● Given instruction
Output every line of the records below verbatim, with no changes to any field name or value.

● Stored entries
^^^^^^^^^^^^^^^^
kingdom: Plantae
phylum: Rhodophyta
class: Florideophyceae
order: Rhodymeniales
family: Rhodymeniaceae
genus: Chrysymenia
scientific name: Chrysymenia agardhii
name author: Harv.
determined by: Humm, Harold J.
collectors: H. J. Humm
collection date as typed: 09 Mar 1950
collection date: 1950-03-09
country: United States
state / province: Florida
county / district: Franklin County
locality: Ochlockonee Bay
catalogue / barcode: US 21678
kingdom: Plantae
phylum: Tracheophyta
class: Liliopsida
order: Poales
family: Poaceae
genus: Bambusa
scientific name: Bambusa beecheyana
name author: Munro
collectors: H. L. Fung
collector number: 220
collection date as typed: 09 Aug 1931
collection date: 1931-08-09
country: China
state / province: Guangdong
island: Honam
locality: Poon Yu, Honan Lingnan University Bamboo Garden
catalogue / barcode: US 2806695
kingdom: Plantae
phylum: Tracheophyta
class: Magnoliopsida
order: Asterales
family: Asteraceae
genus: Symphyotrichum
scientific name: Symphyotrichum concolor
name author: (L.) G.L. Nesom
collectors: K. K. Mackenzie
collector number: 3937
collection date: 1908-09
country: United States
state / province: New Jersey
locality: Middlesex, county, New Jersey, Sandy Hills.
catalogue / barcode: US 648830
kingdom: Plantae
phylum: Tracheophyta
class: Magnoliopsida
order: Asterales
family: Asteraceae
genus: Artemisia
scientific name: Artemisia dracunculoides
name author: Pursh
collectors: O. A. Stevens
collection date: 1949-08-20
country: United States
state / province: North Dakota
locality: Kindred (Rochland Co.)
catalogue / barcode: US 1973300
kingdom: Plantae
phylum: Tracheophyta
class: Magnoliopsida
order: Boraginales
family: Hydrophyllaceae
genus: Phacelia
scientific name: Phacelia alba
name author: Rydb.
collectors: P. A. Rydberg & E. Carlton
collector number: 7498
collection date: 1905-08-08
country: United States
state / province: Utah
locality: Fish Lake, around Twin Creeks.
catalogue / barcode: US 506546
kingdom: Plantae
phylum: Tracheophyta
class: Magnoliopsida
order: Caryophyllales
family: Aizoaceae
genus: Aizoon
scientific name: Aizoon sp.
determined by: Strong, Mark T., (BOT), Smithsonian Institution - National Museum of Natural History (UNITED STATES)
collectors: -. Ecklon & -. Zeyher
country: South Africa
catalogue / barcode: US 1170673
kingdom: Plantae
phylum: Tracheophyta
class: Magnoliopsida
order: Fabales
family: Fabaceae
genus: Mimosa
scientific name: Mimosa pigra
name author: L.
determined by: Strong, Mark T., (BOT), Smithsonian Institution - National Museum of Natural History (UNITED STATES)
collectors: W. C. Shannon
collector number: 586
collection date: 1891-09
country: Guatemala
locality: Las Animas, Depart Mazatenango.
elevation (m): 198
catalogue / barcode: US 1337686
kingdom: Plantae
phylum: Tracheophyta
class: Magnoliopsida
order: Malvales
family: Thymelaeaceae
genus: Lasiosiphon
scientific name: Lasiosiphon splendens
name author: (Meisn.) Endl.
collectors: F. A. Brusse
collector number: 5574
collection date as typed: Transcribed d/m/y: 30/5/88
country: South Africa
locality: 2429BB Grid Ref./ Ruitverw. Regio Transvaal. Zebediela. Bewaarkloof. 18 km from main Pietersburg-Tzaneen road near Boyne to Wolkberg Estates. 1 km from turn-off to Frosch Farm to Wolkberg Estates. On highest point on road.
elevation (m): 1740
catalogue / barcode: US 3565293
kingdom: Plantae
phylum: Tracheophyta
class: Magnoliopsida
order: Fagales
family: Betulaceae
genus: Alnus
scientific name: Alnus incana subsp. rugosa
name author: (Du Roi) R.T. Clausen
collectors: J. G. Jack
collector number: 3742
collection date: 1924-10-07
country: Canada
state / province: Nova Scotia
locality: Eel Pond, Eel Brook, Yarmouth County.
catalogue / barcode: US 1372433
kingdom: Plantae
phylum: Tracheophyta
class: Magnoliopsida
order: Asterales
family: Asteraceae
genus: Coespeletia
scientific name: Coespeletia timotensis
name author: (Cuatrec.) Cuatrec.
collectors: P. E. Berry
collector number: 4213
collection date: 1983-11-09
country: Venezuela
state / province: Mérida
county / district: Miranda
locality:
^^^^^^^^^^^^^^^^
● Written answer
kingdom: Plantae
phylum: Rhodophyta
class: Florideophyceae
order: Rhodymeniales
family: Rhodymeniaceae
genus: Chrysymenia
scientific name: Chrysymenia agardhii
name author: Harv.
determined by: Humm, Harold J.
collectors: H. J. Humm
collection date as typed: 09 Mar 1950
collection date: 1950-03-09
country: United States
state / province: Florida
county / district: Franklin County
locality: Ochlockonee Bay
catalogue / barcode: US 21678
kingdom: Plantae
phylum: Tracheophyta
class: Liliopsida
order: Poales
family: Poaceae
genus: Bambusa
scientific name: Bambusa beecheyana
name author: Munro
collectors: H. L. Fung
collector number: 220
collection date as typed: 09 Aug 1931
collection date: 1931-08-09
country: China
state / province: Guangdong
island: Honam
locality: Poon Yu, Honan Lingnan University Bamboo Garden
catalogue / barcode: US 2806695
kingdom: Plantae
phylum: Tracheophyta
class: Magnoliopsida
order: Asterales
family: Asteraceae
genus: Symphyotrichum
scientific name: Symphyotrichum concolor
name author: (L.) G.L. Nesom
collectors: K. K. Mackenzie
collector number: 3937
collection date: 1908-09
country: United States
state / province: New Jersey
locality: Middlesex, county, New Jersey, Sandy Hills.
catalogue / barcode: US 648830
kingdom: Plantae
phylum: Tracheophyta
class: Magnoliopsida
order: Asterales
family: Asteraceae
genus: Artemisia
scientific name: Artemisia dracunculoides
name author: Pursh
collectors: O. A. Stevens
collection date: 1949-08-20
country: United States
state / province: North Dakota
locality: Kindred (Rochland Co.)
catalogue / barcode: US 1973300
kingdom: Plantae
phylum: Tracheophyta
class: Magnoliopsida
order: Boraginales
family: Hydrophyllaceae
genus: Phacelia
scientific name: Phacelia alba
name author: Rydb.
collectors: P. A. Rydberg & E. Carlton
collector number: 7498
collection date: 1905-08-08
country: United States
state / province: Utah
locality: Fish Lake, around Twin Creeks.
catalogue / barcode: US 506546
kingdom: Plantae
phylum: Tracheophyta
class: Magnoliopsida
order: Caryophyllales
family: Aizoaceae
genus: Aizoon
scientific name: Aizoon sp.
determined by: Strong, Mark T., (BOT), Smithsonian Institution - National Museum of Natural History (UNITED STATES)
collectors: -. Ecklon & -. Zeyher
country: South Africa
catalogue / barcode: US 1170673
kingdom: Plantae
phylum: Tracheophyta
class: Magnoliopsida
order: Fabales
family: Fabaceae
genus: Mimosa
scientific name: Mimosa pigra
name author: L.
determined by: Strong, Mark T., (BOT), Smithsonian Institution - National Museum of Natural History (UNITED STATES)
collectors: W. C. Shannon
collector number: 586
collection date: 1891-09
country: Guatemala
locality: Las Animas, Depart Mazatenango.
elevation (m): 198
catalogue / barcode: US 1337686
kingdom: Plantae
phylum: Tracheophyta
class: Magnoliopsida
order: Malvales
family: Thymelaeaceae
genus: Lasiosiphon
scientific name: Lasiosiphon splendens
name author: (Meisn.) Endl.
collectors: F. A. Brusse
collector number: 5574
collection date as typed: Transcribed d/m/y: 30/5/88
country: South Africa
locality: 2429BB Grid Ref./ Ruitverw. Regio Transvaal. Zebediela. Bewaarkloof. 18 km from main Pietersburg-Tzaneen road near Boyne to Wolkberg Estates. 1 km from turn-off to Frosch Farm to Wolkberg Estates. On highest point on road.
elevation (m): 1740
catalogue / barcode: US 3565293
kingdom: Plantae
phylum: Tracheophyta
class: Magnoliopsida
order: Fagales
family: Betulaceae
genus: Alnus
scientific name: Alnus incana subsp. rugosa
name author: (Du Roi) R.T. Clausen
collectors: J. G. Jack
collector number: 3742
collection date: 1924-10-07
country: Canada
state / province: Nova Scotia
locality: Eel Pond, Eel Brook, Yarmouth County.
catalogue / barcode: US 1372433
kingdom: Plantae
phylum: Tracheophyta
class: Magnoliopsida
order: Asterales
family: Asteraceae
genus: Coespeletia
scientific name: Coespeletia timotensis
name author: (Cuatrec.) Cuatrec.
collectors: P. E. Berry
collector number: 4213
collection date: 1983-11-09
country: Venezuela
state / province: Mérida
county / district: Miranda
locality:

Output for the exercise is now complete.